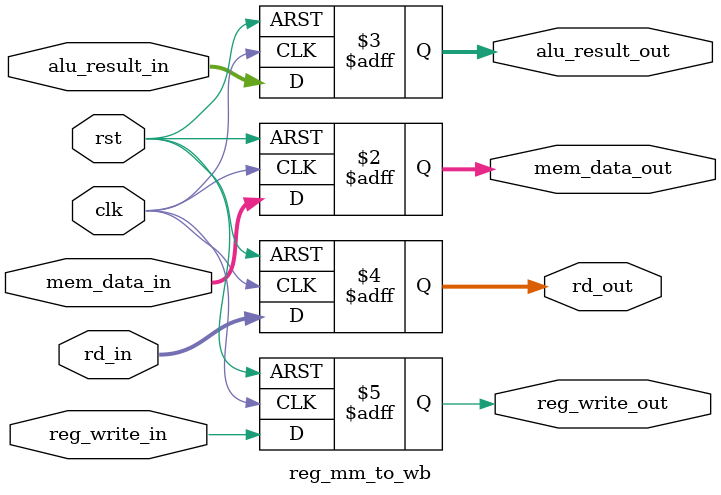
<source format=sv>
module reg_mm_to_wb #(
    parameter DATA_WIDTH = 64
)(
    input  logic                  clk,
    input  logic                  rst,
    // Inputs from MM stage
    input  logic [DATA_WIDTH-1:0] mem_data_in,
    input  logic [DATA_WIDTH-1:0] alu_result_in,
    input  logic [4:0]            rd_in,
    input  logic                  reg_write_in,
    // Outputs to WB stage
    output logic [DATA_WIDTH-1:0] mem_data_out,
    output logic [DATA_WIDTH-1:0] alu_result_out,
    output logic [4:0]            rd_out,
    output logic                  reg_write_out
);

always_ff @(posedge clk or posedge rst) begin
    if (rst) begin
        mem_data_out   <= 0;
        alu_result_out <= 0;
        rd_out         <= 0;
        reg_write_out  <= 0;
    end else begin
        mem_data_out   <= mem_data_in;
        alu_result_out <= alu_result_in;
        rd_out         <= rd_in;
        reg_write_out  <= reg_write_in;
    end
end

endmodule
</source>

■ About this exercise:
Write out all the entries word for word, but skip any images.

■ Final answer:
<source format=sv>
module reg_mm_to_wb #(
    parameter DATA_WIDTH = 64
)(
    input  logic                  clk,
    input  logic                  rst,
    // Inputs from MM stage
    input  logic [DATA_WIDTH-1:0] mem_data_in,
    input  logic [DATA_WIDTH-1:0] alu_result_in,
    input  logic [4:0]            rd_in,
    input  logic                  reg_write_in,
    // Outputs to WB stage
    output logic [DATA_WIDTH-1:0] mem_data_out,
    output logic [DATA_WIDTH-1:0] alu_result_out,
    output logic [4:0]            rd_out,
    output logic                  reg_write_out
);

always_ff @(posedge clk or posedge rst) begin
    if (rst) begin
        mem_data_out   <= 0;
        alu_result_out <= 0;
        rd_out         <= 0;
        reg_write_out  <= 0;
    end else begin
        mem_data_out   <= mem_data_in;
        alu_result_out <= alu_result_in;
        rd_out         <= rd_in;
        reg_write_out  <= reg_write_in;
    end
end

endmodule
</source>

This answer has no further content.